A further improvement is PEG with affinity ligands attached, so that pro­teins binding to the ligand go into the upper phase (under conditions where not much bulk protein would go into that phase).  The upper phase is then extracted with a high salt solution, which not only generates a lower phase into which pro­teins go, but loosens the specific binding to the affinity ligand.  It should then be possible to clean up the upper phase for re-use.  It can also be run, with greater resolution, as column chromatography, preequilibrating the column with the dextran phase and running the PEG phase past it.  With an af­finity ligand this is essentially affinity chromatography as previously described, except that the protein is never adsorbed, only partitioned.  However, equilibra­tion is slow and the advantage of high capacity is lost.  Another possibility is counter-current distribution, essentially a whole series of phase separations, a very powerful if time-consuming procedure.

A recent paper (Dennison & Lovrien, Protein Expression and Purifica­tion11:149-161 (1997), drawing on earlier work by Lovrien, describes another phase separation technique: while t-butanol is normally completely miscible with water, addition of enough salt, usually (NH4)2SO4, causes separation into two phases; and if protein is also present, it tends to precipitate out as a third phase between the lower aqueous and upper t-BuOH phase; they call this "three phase partitioning".  t-BuOH and (NH4)2SO4  act in similar ways - they list six effects of (NH4)2SO4, ionic strength effects, what they call kosmotropy (I don't know what this is), cavity surface tension enhancement, osmotic dehydration, exclusion crowding, and conformational shrinkage due to sulfate binding to posi­tively charged sites on proteins.  They think that t-BuOH also binds and tightens conformation, as well as being a kosmotrope in solution.  Also, of course, lip­ids tend to go into the t-BuOH layer, so this is a good way to solubilize mem­brane-bound enzymes, as originally suggested by Morton, using n-BuOH, in the 1950s.  Dr. Ward has tried this method with green fluorescent protrein, it works like a charm, and he frequently thanks me for it.

 

They suggest proceeding as follows: (i) add sulfate, to half to 3/4 the con­centration necessary to salt out by itself; (ii) adjust the pH - the pH should be 2 to 4 pH units below the pI of the protein sought, but of course this may not be posible if it has an acidic pI; however, the sulfate protects against acid denatur­ation.  BSA is precipitated quantitatively below pH 5.2, but it is stable down to 3.0.  The pH of best effect should be explored.  (iii) In optimizing the method you can play with temperature, though this does not have to be done in the cold as with ethanol or acetone precipitation; (iv) add t-BuOH, 0.2 to 0.5 ml per ml of aqueous solution.  The phases tend to separ­ate out even without cen­trifugation, but low speed centrifugation speeds this.

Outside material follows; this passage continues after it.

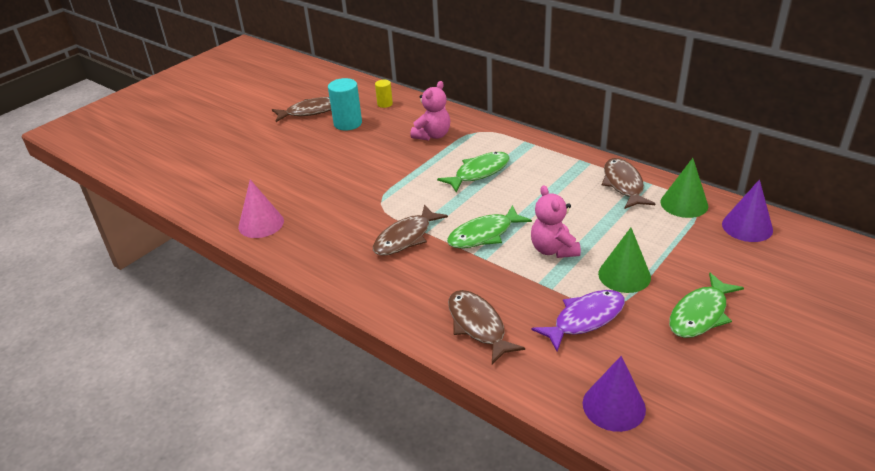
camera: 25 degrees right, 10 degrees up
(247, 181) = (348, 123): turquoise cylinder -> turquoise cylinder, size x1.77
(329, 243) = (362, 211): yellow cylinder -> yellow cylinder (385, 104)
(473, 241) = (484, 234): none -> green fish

The precipitated protein is greatly concentrated - often 100-fold - usually increases considerably in specific activity, and in some cases the yield is much greater than 100%, presumably due to separation from an inhibitor (their best case is yeast invertase, 500-1000% yield with 75x increase in specific activity, but invertases are often accompanied by inhibitors).  It is usually collected by pipetting off the upper and lower layers.  The precipitate then can be dissolved by adding water, or if necessary buffer at a higher pH.  In some cases the preci­pitate contains so little sulfate that one can proceed directly to ion exchange chromatography; free sulfate is easily dialyzed away, bound sulfate isn't.  The proteins are much more easily separated from t-BuOH and (NH4)2SO4 than they are from dextran and PEG, and the costs are less (t-BuOH is 10% the cost of dextran, 50% that of PEG).

The paper goes on to discuss the thermodynamic effects of sulfate in protein precipitation - I haven't time to read this.